§ **Task brief**: Restate each of the lines below word for word and drop every picture.

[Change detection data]
▶
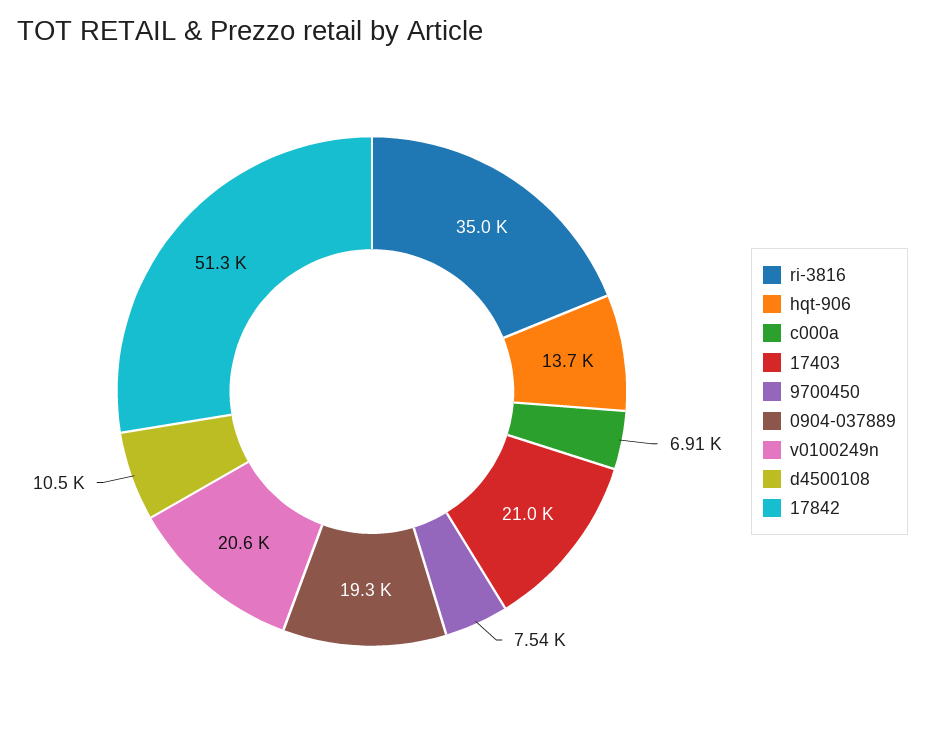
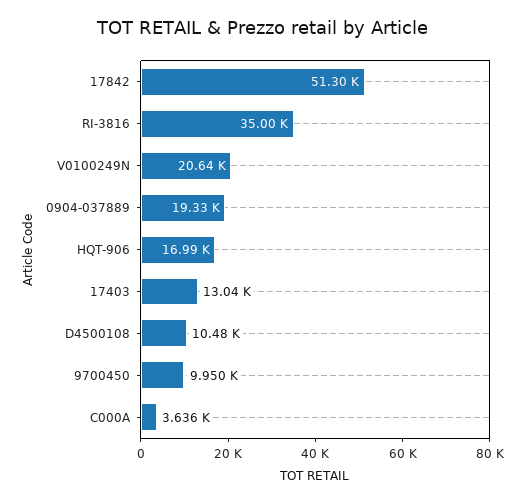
  {
    "ri-3816": 35000,
-   "hqt-906": 13700,
+   "hqt-906": 16990,
-   "c000a": 6910,
+   "c000a": 3636,
-   "17403": 21000,
+   "17403": 13040,
-   "9700450": 7540,
+   "9700450": 9950,
    "0904-037889": 19330,
    "v0100249n": 20640,
    "d4500108": 10480,
    "17842": 51300
  }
◀
§ **Response box**:
  {
    "ri-3816": 35000,
-   "hqt-906": 13700,
+   "hqt-906": 16990,
-   "c000a": 6910,
+   "c000a": 3636,
-   "17403": 21000,
+   "17403": 13040,
-   "9700450": 7540,
+   "9700450": 9950,
    "0904-037889": 19330,
    "v0100249n": 20640,
    "d4500108": 10480,
    "17842": 51300
  }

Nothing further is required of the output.